De camisa para adentro

José Luis Masegosa
23:45 • 19 oct. 2020 / actualizado a las 07:00 • 20 oct. 2020

La convulsa y preocupante experiencia que nos ha tocado vivir conforma un coyuntural escenario para templar la mente y dejarnos llevar por los reflexivos derroteros del pensamiento: La confianza y creencia en las cualidades de uno mismo parece que van unidas a las personas con talento, equilibradas, de juicio sereno, exentas de vanidad y de soberbia -tan al uso en la sociedad de nuestros días- y poseedoras del justo concepto que debe tenerse del amor propio. Es cierto, por otra parte, que se haría un gran negocio comprando a algunos ciudadanos por lo que valen y vendiéndolos por lo que –supuestamente- ellos se tasan; pero no es menos cierto que estas personas o carecen de un sólido talento o pretenden engañar al mundo sin creer en el talento de los demás, o sea que son falsas monedas que van a ver si pasan por lo que no son, es decir duros falsos, como siempre se ha dicho.


Por otro lado, la modestia no se manifiesta jamás en su justa medida: en ocasiones, es la máscara que cubre la inevitable soberbia, y, cuando por excepcional casualidad, es verdadera, más perjuicios ocasiona que beneficios procura a quien de ella presume. Otras veces la modestia es mero artificio, cálculo certero para hacerse perdonar el éxito brillante, y en numerosas ocasiones es pura tontuna que a nada conduce. La autocrítica, al hilo de lo enunciado, es ejercicio muy escaso en la especie humana y prácticamente inexistente en los hombres y mujeres de la cosa pública, ya sea la política o el arte, mismamente. Por el contrario, la autocrítica, expuesta con ingenuidad y sinceridad –si eso fuera posible- daría a los ciudadanos el exacto conocimiento de la valía positiva de sus políticos o artistas; pero no se pueden pedir naranjas de la china a la mar salada y sinceridad e ingenuidad en la esfera pública.

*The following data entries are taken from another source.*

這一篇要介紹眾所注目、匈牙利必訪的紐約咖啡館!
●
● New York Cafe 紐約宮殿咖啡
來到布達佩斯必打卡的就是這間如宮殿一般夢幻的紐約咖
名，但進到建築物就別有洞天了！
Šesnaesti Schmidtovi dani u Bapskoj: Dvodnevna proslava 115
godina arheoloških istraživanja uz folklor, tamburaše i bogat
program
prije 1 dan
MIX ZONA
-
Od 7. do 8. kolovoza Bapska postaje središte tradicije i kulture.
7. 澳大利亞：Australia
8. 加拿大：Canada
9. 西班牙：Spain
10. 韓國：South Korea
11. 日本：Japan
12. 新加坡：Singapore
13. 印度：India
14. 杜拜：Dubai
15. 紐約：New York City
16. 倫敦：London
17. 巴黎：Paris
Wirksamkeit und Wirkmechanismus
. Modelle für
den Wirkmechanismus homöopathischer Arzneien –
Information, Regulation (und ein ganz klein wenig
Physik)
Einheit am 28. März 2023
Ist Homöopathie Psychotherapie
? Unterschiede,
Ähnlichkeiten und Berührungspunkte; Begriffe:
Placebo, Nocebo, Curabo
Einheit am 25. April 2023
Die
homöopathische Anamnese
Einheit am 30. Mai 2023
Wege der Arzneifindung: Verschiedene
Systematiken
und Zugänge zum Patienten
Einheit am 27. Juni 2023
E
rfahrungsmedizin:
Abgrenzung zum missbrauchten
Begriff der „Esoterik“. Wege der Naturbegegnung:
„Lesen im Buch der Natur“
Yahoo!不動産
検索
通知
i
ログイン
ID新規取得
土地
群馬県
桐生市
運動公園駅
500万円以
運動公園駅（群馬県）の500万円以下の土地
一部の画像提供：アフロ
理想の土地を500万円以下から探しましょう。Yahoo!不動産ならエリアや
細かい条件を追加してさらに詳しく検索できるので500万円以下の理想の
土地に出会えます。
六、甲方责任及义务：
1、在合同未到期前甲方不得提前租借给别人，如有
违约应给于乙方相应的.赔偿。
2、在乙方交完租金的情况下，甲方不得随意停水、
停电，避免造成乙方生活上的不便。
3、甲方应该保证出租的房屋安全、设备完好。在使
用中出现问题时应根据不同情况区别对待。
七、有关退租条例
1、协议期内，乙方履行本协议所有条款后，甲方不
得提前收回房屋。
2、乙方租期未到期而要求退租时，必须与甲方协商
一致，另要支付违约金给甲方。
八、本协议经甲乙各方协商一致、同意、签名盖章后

No sé a ciencia cierta por qué, pero está muy extendida la idea de que fulano o mengano cree en sí mismo, tiene meridiana conciencia de su capacidad y no se engaña de camisa para adentro.


Tras la asistencia, hace un par de meses, a una función en el Teatro Romea de Murcia, mi acompañante –avezada conocedora de la historia e intrahistoria de la vecina capital del Segura- me puso al loro de un amplio anecdotario de la vida del autor que da nombre a la histórica sala, objeto de una curiosa leyenda que le atribuye una triple maldición incendiaria –ha ardido dos veces- supuestamente atribuida a los dominicos por la ocupación de terrenos colindantes con su antiguo cementerio. Una de las anécdotas en cuestión aprueba la antedicha reflexión: Un buen día de 1859, al término de una representación en el Teatro de Variedades, se presentó al reconocido actor Julián Romea un jovenzuelo zanquilargo, de expresivos ojos negros, nariz aguileña y simpático, quien entregó al célebre artista una comedia. Conseguir que el consagrado actor leyese cualquier obra de un novel era cuasi imposible por muchas recomendaciones que le acompañaran, que en este caso no era ninguna. No se sabe si fue el gracejo, la simpatía o el don de gentes del bisoño autor, que era aragonés, lo que llevó a Julián Romea a leer la obra y ponerla en ensayo casi de forma inmediata. Tras unos meses, llegó el día del estreno. El público, que desconocía al autor, no salió entusiasmado de la representación e, incluso, la silbó con generosidad. El fracaso fue terrible. Al caer el telón, Julián Romea, muy afectado y disgustado, se detuvo en las tablas para concluir que quizás el público tuviese razón y que la aceptación de aquella deficiente comedia se había debido más a la simpatía por el autor que por el mérito de la obra. Apenado, el experto actor dilucidaba acerca de qué podía decirle al entusiasta muchacho que había sufrido tan estrepitoso fracaso en su opera prima. El joven dramaturgo se acercó a Romea y depositando su mano sobre el hombro del maestro, le dijo: “No se apure don Julián, yo le escribiré otra..” Estupefacto y sorprendido, el actor murciano recorrió con su vista, de abajo a arriba, la figura de su interlocutor, y poniendo su mano sobre la espalda del mozalbete se limitó a contestar: “ Hijo mío, tú llegarás”. ¡Vaya si llegaré!, respondió convencido el joven. No se equivocó. Aquel zanquilargo jovenzuelo, de grandes y expresivos ojos negros llegó a ser uno de los más ilustres autores de nuestras Letras. Era Eusebio Blasco Soler, escritor, periodista, poeta y dramaturgo, quien supo creer en sí mismo y en que de camisa para adentro nadie se engaña de su propia valía.